Our latest release adds that operational layer to Knowledge². Agents, feeds, subscriptions, pipelines, destinations, and typed Envelopes now compose directly on top of governed collections. Work that previously crossed several integrations can be described, tested, and operated as one connected workflow.
This article is adapted from the original Knowledge² post on LinkedIn.
From a retrieved answer to a continuous operation
Consider support-ticket triage. Historical tickets arrive in a collection on a schedule. As each new ticket lands, a pipeline extracts severity, product area, and customer tier into a structured Envelope. A feed then evaluates those Envelopes against routing rules: an outage affecting a high-severity service can move to Slack and Jira, while an issue for a top-tier account can escalate to PagerDuty.
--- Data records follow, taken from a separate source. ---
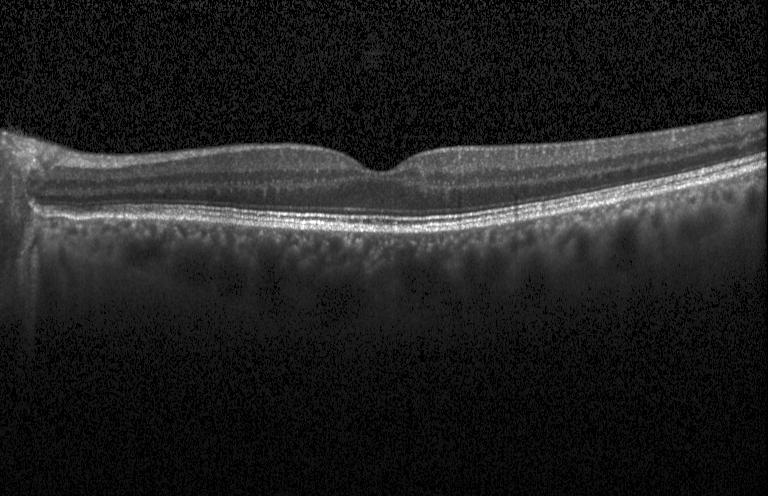 Optical coherence tomography B-scan — Impression: neither choroidal neovascularization, diabetic macular edema, nor drusen.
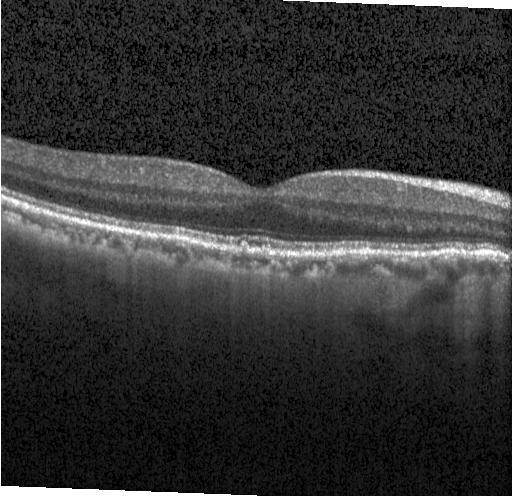

Multiple drusen.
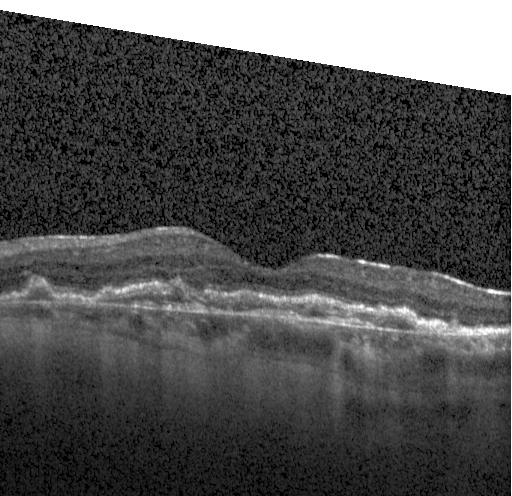 Spectral-domain optical coherence tomography, horizontal scan through the fovea, Heidelberg Spectralis OCT system, OCT B-scan.
Macular OCT: a choroidal neovascular membrane.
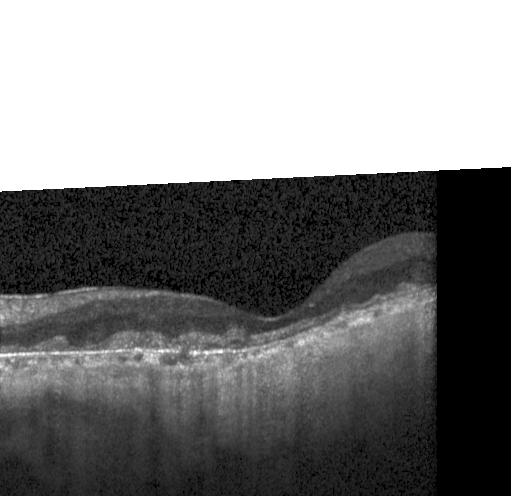
Instrument: Heidelberg Spectralis; retinal OCT B-scan; through the macula; SD-OCT. OCT finding: a choroidal neovascular membrane.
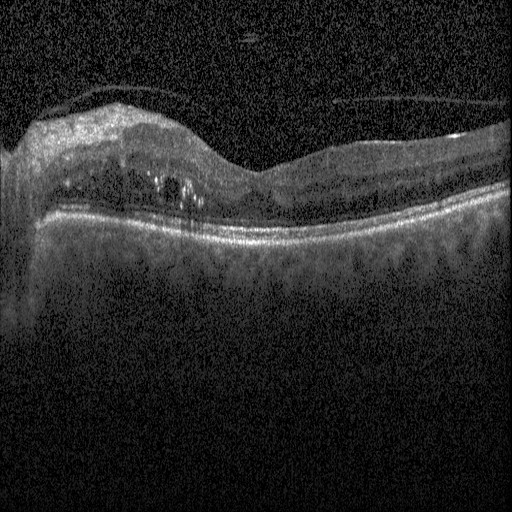

OCT B-scan — DME.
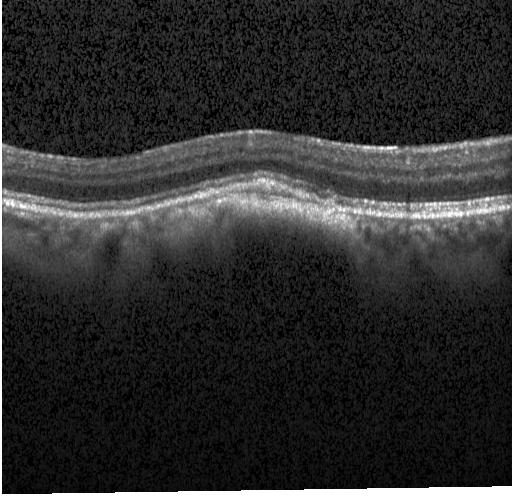 OCT line scan · horizontal scan through the fovea · spectral-domain OCT
Macular OCT: choroidal neovascularization.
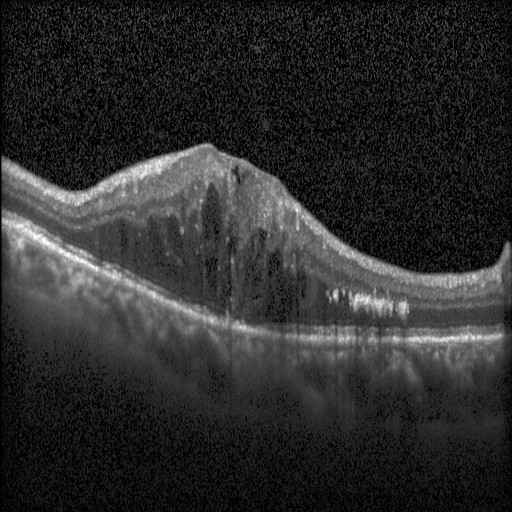
Dx: DME.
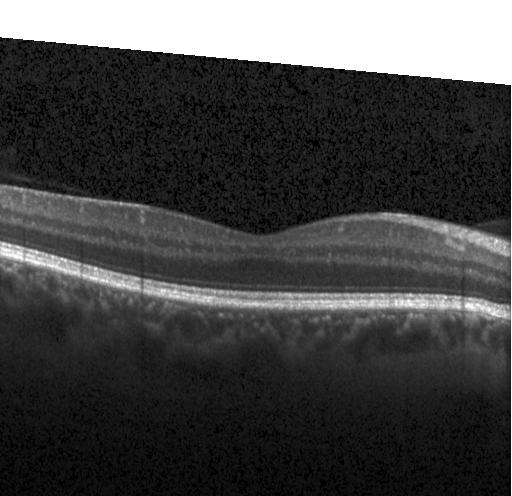

Optical coherence tomography scan
The scan shows no CNV, no DME, and no drusen.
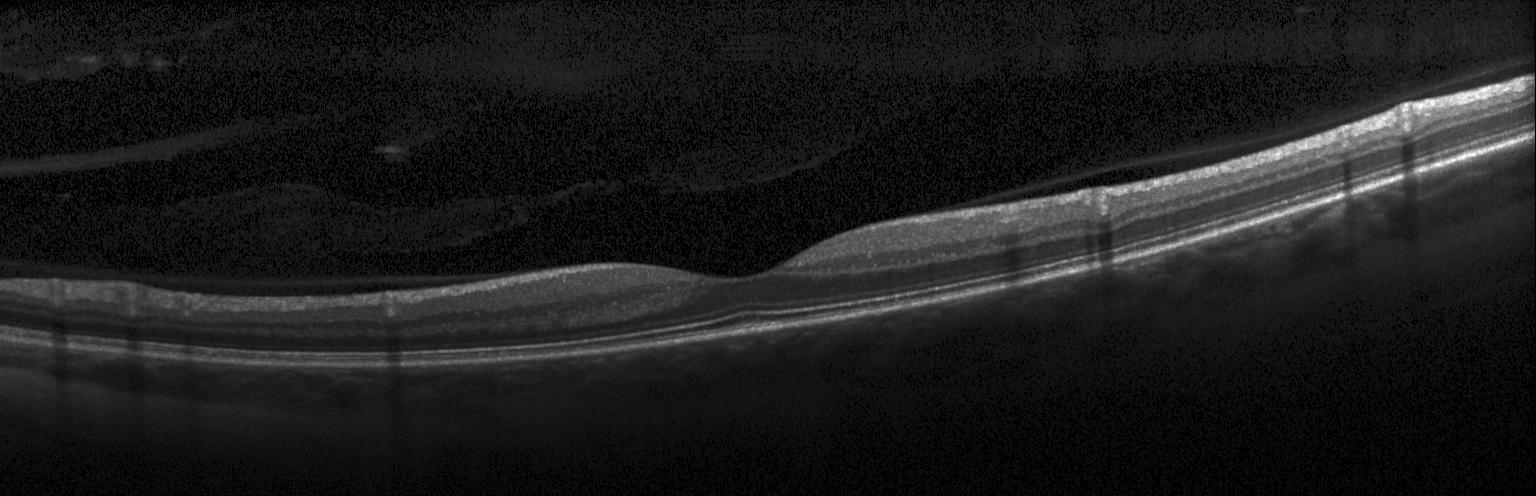
Horizontal scan through the fovea. Optical coherence tomography B-scan
OCT finding: no choroidal neovascularization, no diabetic macular edema, and no drusen.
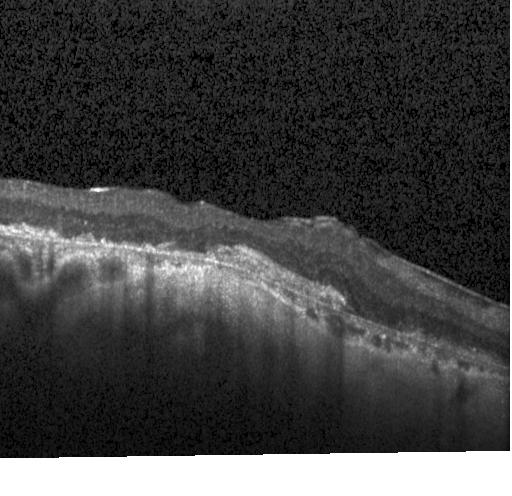 Through the macula. Retinal OCT B-scan. Finding: CNV.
The routing itself is straightforward. The important change is architectural. The collection, extraction step, event stream, and delivery rules share one model rather than being distributed across a help-desk plugin, ETL job, vector store, workflow engine, and the glue between them.
The same primitives support work where reading matters more than routing. A market-monitoring collection can follow competitor release notes, pricing pages, and product updates. When a source changes, a query agent compares the new material with your positioning, identifies what matters, and keeps each conclusion tied to its evidence. Relevant changes can go to Slack or a weekly digest; everything else remains searchable.
These look like different workflows, but their shape is the same: knowledge arrives, an agent performs bounded work, and a typed result moves to the right destination.
Consolidation without black-box autonomy
This is not a generic automation canvas with an LLM added at the end. Each workflow runs against governed collections, produces typed outputs, and retains provenance as information moves from ingestion to action. When a request spans several sources, the system can route by intent, call the relevant agents, and combine their results with citations.
That does not mean handing judgment to the model. The system handles repetitive work around knowledge—extracting fields, classifying items, summarizing changes, and routing results—while people remain responsible for decisions that require context, authority, or consequence.
Six primitives, one shared contract
- Agents perform bounded work. A typed agent can query, extract, classify, summarize, review, or notify against a governed collection.
- Feeds make the work continuous. They run an agent on a schedule or react when new information lands, turning an on-demand capability into an ongoing process.
- Subscriptions decide what matters. Structured filters and semantic matching determine which events should move forward and where they belong.
- Pipelines describe the topology. Collections, agents, feeds, and their connections live in a declarative specification that can be dry-run before it is applied.
- Destinations deliver into existing tools. Results can reach systems such as Slack, Jira, ServiceNow, or PagerDuty, with signed webhooks available for everything else.
- Envelopes keep results typed and traceable. Content, extracted fields, metadata, and provenance travel together in a consistent shape.
The shared Envelope contract is what makes the pieces composable. Each primitive understands the same payload, so teams do not have to translate data at every boundary. Low-code here is not a drag-and-drop abstraction; it is a small set of components designed to agree with one another.
Retrieval remains the foundation
None of this replaces retrieval. It depends on retrieval being dependable.
Hybrid search, cross-encoder reranking, per-corpus tuning, and passage-level citations remain underneath every workflow. If the system cannot find the right source material, a polished orchestration layer only moves the wrong result faster. That is why Knowledge² shipped the retrieval foundation before adding the workflow layer above it.
A good retrieved answer resolves a question at a point in time. Composable workflows extend that capability across time: they watch for new information, apply a defined operation, preserve evidence, and deliver a result where work already happens.
Start with one useful loop
The best first workflow is deliberately small. Choose one governed collection, give one agent a bounded task, connect one feed, and deliver the result to one destination. Once that loop is observable and useful, add the next source, rule, or subscriber.
The goal is not to model an entire organization on day one. It is to remove one repetitive knowledge bottleneck with a system your team can understand, inspect, and extend.